A civil war that, in many ways, began at Bull Run, Virginia, on July 21, 1861, ended 147 years later via a ballot box in the very same state. For nothing more symbolically illustrated the final chapter of America’s Civil War than the fact that the Commonwealth of Virginia — the state that once exalted slavery and whose secession from the Union in 1861 gave the Confederacy both strategic weight and its commanding general — voted Democratic, thus assuring that Barack Obama would become the 44th president of the United States.

- “Finishing Our Work,” by Thomas L. Friedman, November 4, 2008

What boggles me most is Obama’s family history. His parents have been dead since before his 2004 DNC Address. His grandmother passed just before not only his greatest moment, but also quite possibly the country’s. We haven’t seen any of his siblings (or maybe we have and I haven’t followed well enough) throughout his campaign trail. His drive has got to be coming from the heart because there’s so few other outlets. Who’s he fighting to impress? There’s no, “Look ma, I did it!” I can’t imagine having moments like the one he just had tonight without the family I grew up with there with me. I don’t know what to make of it, but I think that makes him so much more impressive.
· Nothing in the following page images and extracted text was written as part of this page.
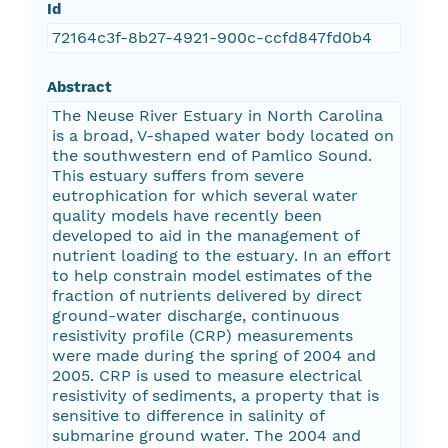
Id
72164c3f-8b27-4921-900c-ccfd847fd0b4
Abstract
The Neuse River Estuary in North Carolina
is a broad, V-shaped water body located on
the southwestern end of Pamlico Sound.
This estuary suffers from severe
eutrophication for which several water
quality models have recently been
developed to aid in the management of
nutrient loading to the estuary. In an effort
to help constrain model estimates of the
fraction of nutrients delivered by direct
ground-water discharge, continuous
resistivity profile (CRP) measurements
were made during the spring of 2004 and
2005. CRP is used to measure electrical
resistivity of sediments, a property that is
sensitive to difference in salinity of
submarine ground water. The 2004 and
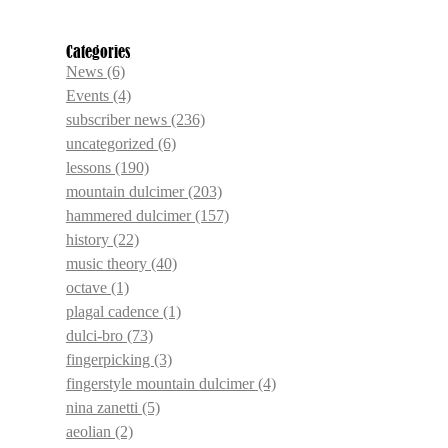
Categories
News
(6)
Events
(4)
subscriber news
(236)
uncategorized
(6)
lessons
(190)
mountain dulcimer
(203)
hammered dulcimer
(157)
history
(22)
music theory
(40)
octave
(1)
plagal cadence
(1)
dulci-bro
(73)
fingerpicking
(3)
fingerstyle mountain dulcimer
(4)
nina zanetti
(5)
aeolian
(2)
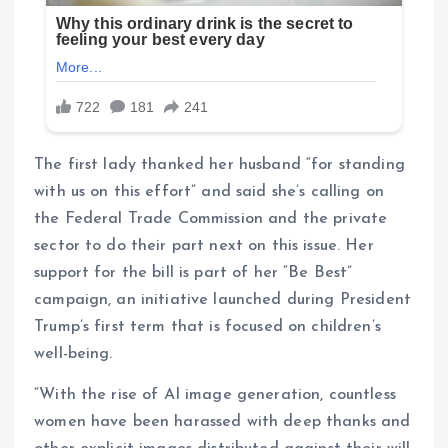
The first lady thanked her husband “for standing
with us on this effort” and said she’s calling on
the Federal Trade Commission and the private
sector to do their part next on this issue. Her
support for the bill is part of her “Be Best”
campaign, an initiative launched during President
Trump’s first term that is focused on children’s
well-being.
“With the rise of AI image generation, countless
women have been harassed with deep thanks and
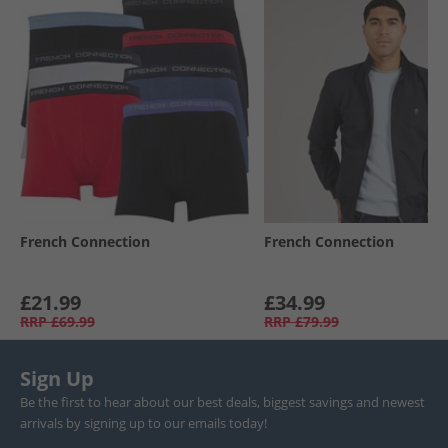
French Connection
French Connection
£21.99
£34.99
RRP
£69.99
RRP
£79.99
Sign Up
Be the first to hear about our best deals, biggest savings and newest
arrivals by signing up to our emails today!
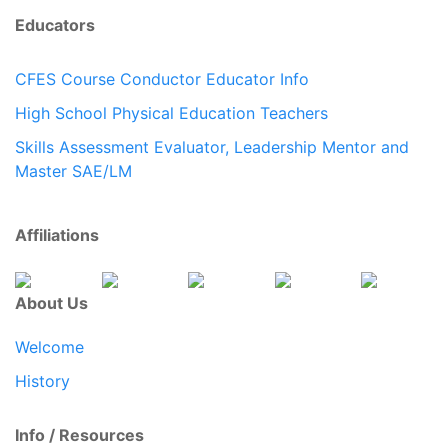
Educators
CFES Course Conductor Educator Info
High School Physical Education Teachers
Skills Assessment Evaluator, Leadership Mentor and
Master SAE/LM
Affiliations
About Us
Welcome
History
Info / Resources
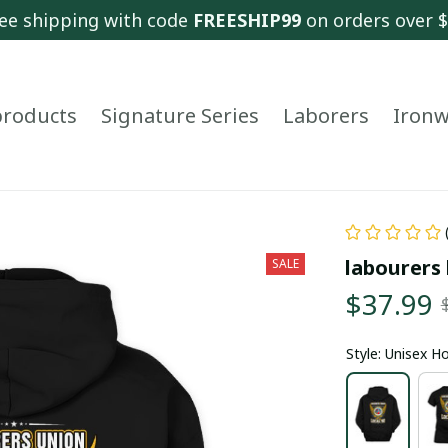
ee shipping with code 
FREESHIP99
 on orders over 
 products
Signature Series
Laborers
Ironw
labourers 
SALE
$37.99
Style: Unisex H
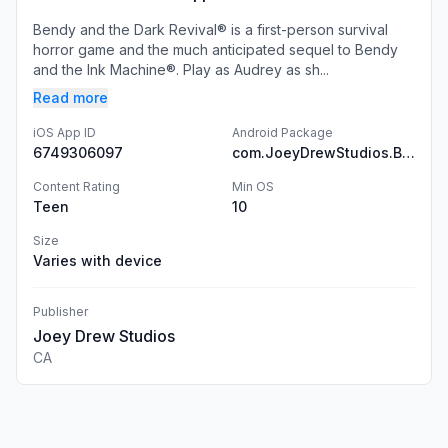
Bendy and the Dark Revival® is a first-person survival
horror game and the much anticipated sequel to Bendy
and the Ink Machine®. Play as Audrey as sh...
Read more
iOS App ID
Android Package
6749306097
com.JoeyDrewStudios.BendyandtheDarkRevival
Content Rating
Min OS
Teen
10
Size
Varies with device
Publisher
Joey Drew Studios
CA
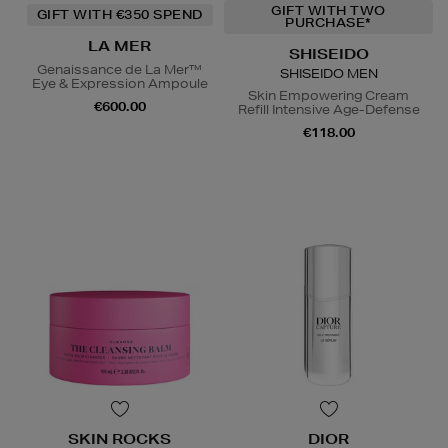
GIFT WITH TWO
GIFT WITH €350 SPEND
PURCHASE*
LA MER
SHISEIDO
Genaissance de La Mer™
SHISEIDO MEN
Eye & Expression Ampoule
Skin Empowering Cream
€600.00
Refill Intensive Age-Defense
€118.00
SKIN ROCKS
DIOR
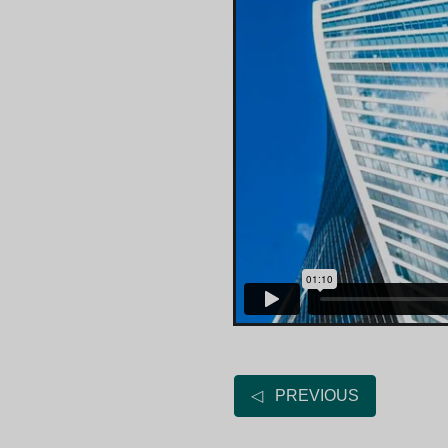
◁ PREVIOUS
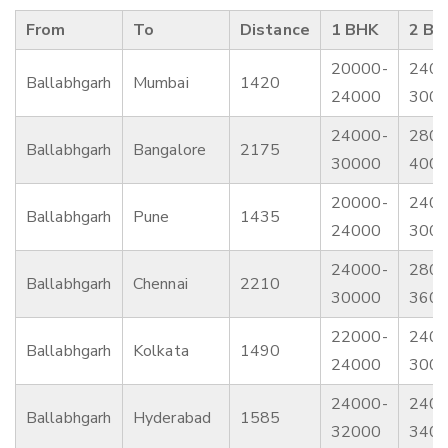
From
To
Distance
1 BHK
2 BH
20000-
2400
Ballabhgarh
Mumbai
1420
24000
300
24000-
2800
Ballabhgarh
Bangalore
2175
30000
400
20000-
2400
Ballabhgarh
Pune
1435
24000
300
24000-
2800
Ballabhgarh
Chennai
2210
30000
360
22000-
2400
Ballabhgarh
Kolkata
1490
24000
300
24000-
2400
Ballabhgarh
Hyderabad
1585
32000
340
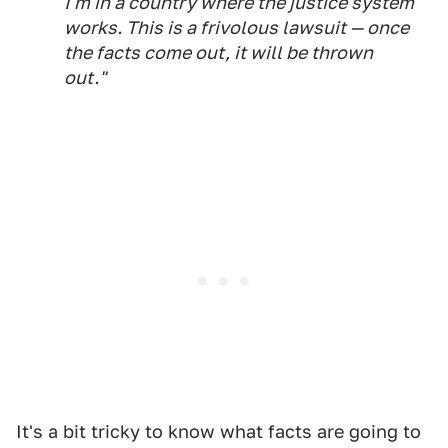
I'm in a country where the justice system
works. This is a frivolous lawsuit — once
the facts come out, it will be thrown
out."
It's a bit tricky to know what facts are going to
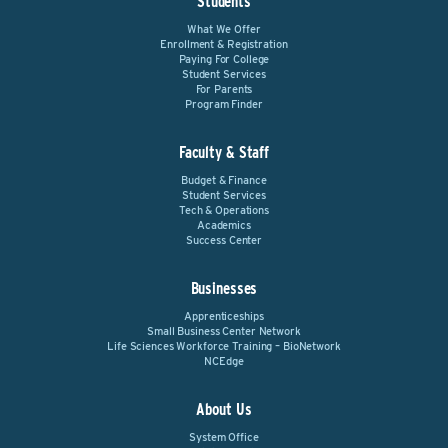
Students
What We Offer
Enrollment & Registration
Paying For College
Student Services
For Parents
Program Finder
Faculty & Staff
Budget & Finance
Student Services
Tech & Operations
Academics
Success Center
Businesses
Apprenticeships
Small Business Center Network
Life Sciences Workforce Training – BioNetwork
NCEdge
About Us
System Office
Congratulations, Barack. Please don’t stop sending me emails (even if David Plouffe is writing them). It makes me feel like we’re bros. We’d pound it if I ever met you.

Looking forward to enjoying the next four years.

My gut tells me that of all the changes that will be ushered in by an Obama presidency, breaking with our racial past may turn out to be the least of them. There is just so much work to be done. The Civil War is over. Let reconstruction begin.